Saturday, November 3, 2012

Journey

1. Remembering a journey.

One summer over two decades ago, I journeyed to the summit of Mount Whitney. It’s 14,505 feet above sea level. As I climbed I exhaled all of my strength into the thin air. The long last effort to the summit was painful. It was hard to keep going. I wanted to quit.

My face was a mask of agony. Except that a mask conceals what is beneath it. But the mask of agony that I wore exactly showed what I felt in every square inch of my body and psyche.

Then I got to the top. It was a joy to be there. I felt grand and happy.

On the journey down from the summit, I met people going up with faces that were, like mine before, masks of agony. That was everybody that I met.

I said what I could to encourage them. I wanted them to succeed. I wanted them to know that the joy of the destination made the agony of the journey completely worthwhile.

2. Journeys of the Bible.

The Bible is a book of journeys.

Adam and Eve journey from Eden to exile with a cherubim with a flaming sword behind them barring the way to the tree of life. The patriarch Abraham journeys from his home to the wilderness to make a pact with God. His grandson Jacob flees from his other grandson, angry Esau. Jacob flees rather than stay to be cut down. After many years, he journeys back to a joyful reunion with Esau. Along the way, he wrestles with God.
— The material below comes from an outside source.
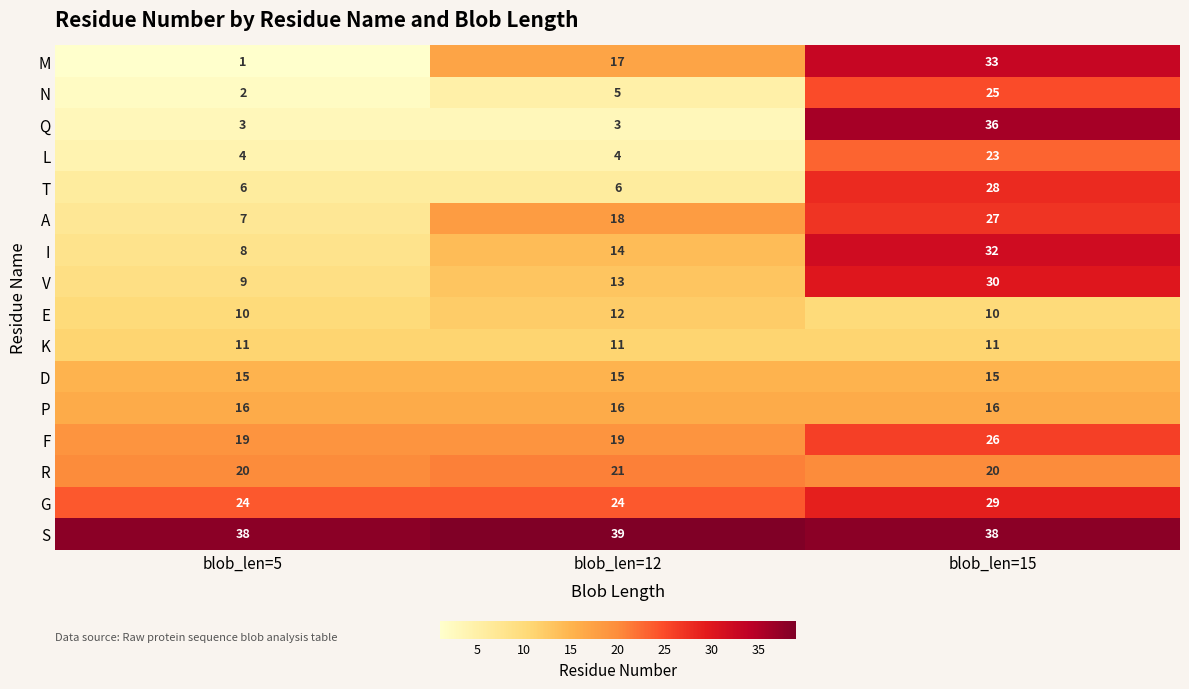

What value does the P series have at blob_len=5?

16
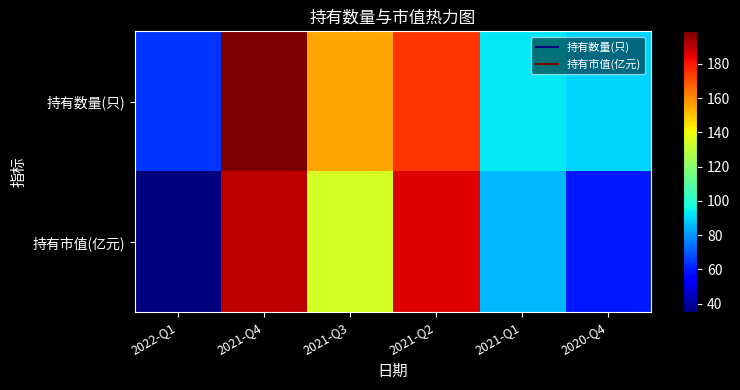

Which series has the widest spread of values?

持有市值(亿元)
He and his children journey to Egypt to escape a famine. His son Joseph journeys there first, sold into slavery by his jealous brothers. The rest of the family follows after.

After four hundred years, Moses murders an Egyptian and flees to Midian. Then God reveals himself to Moses in a bush that burns but is not consumed. Moses journeys back to Egypt to lead his enslaved people out of Egypt.

The children of Israel journey in the Sinai for forty years. When it's time for that wandering to end, God stops the waters of the Jordan River, and they cross over dry river-bottom into their inheritance.

The Israelites stay in one place for hundreds of years. In that time, they fall away from God. Then the Israelites go on a new journey – into exile and captivity. After seven decades, a remnant journeys back to the land of their ancestors.

Jesus was itinerant. His story begins with his mother Mary, with child by the Holy Spirit, journeying to visit her elderly kinswoman Elizabeth, who is pregnant with the child who will become John the Baptist. Jesus is born after his parents journey to Bethlehem. The spirit of God tells Jesus’s earthly father Joseph to take his family and flee to Egypt. After the death of King Herod, they journey from Egypt to Nazareth.

Jesus in his time of ministry does not stay in one place. He journeys from city to city, from town to town, and into the wilderness. He journeys to Jerusalem to die.

Mary Magdalene journeys to Jesus’s tombs with spices to make fragrant his corpse. There Jesus, risen from the dead, greets her. He tells her to go and tell the others. A number of disciples journey to see the empty tomb.

The Book of Acts is a book of journeys. It largely chronicles the journeys of Paul to spread the good news of Christianity. It ends with Paul’s journey to Rome, where by tradition his journey ends in martyrdom.

3. The journey to the golden city.

Some Christians believe that heaven comes to them. But Christianity is a journey, a journey like the journeys described in the Bible. It’s a journey to God.

It’s a journey that begins with the decision to make the journey.

On the journey, most pilgrims meet up with other people also making the journey. Such a caravan of pilgrims is called a church.

On the journey, the pilgrim gains skills for the journey. The pilgrim learns about the journeys of others by reading the Bible and in other ways. The pilgrim learns things useful for his or her own journey.

On the journey, the pilgrim learns to pray. Prayer enlists the help of God in the journey; it can help others, too. It may lead to the pilgrim being consciously guided on the journey by God.

Some pilgrims end their journeys too soon. Some stop believing in the heavenly city that lies at the end of the journey. Some think that the journey is a waste of time – they think that God will be along for them with no effort of their own. And that might or might not be true, but that doesn’t mean that God wants his pilgrims to stop advancing on heaven. (But there are seasons of rest.)

Some of us journey in the wrong direction. Some of us journey in circles. Some of us give up or get distracted or grow complacent. I have known giving up.

When we finally give up the ghost, if God finds us along the way where he wants us to be, that is an act of his grace – grace in guidance, grace in strength, grace in faith, and just plain grace.

For each of us, our life, if it is lived well, is lived in movement. That journey might at times be uphill and hard. Mine has been. Life has been like that for many of my friends. But there’s joy at the summit.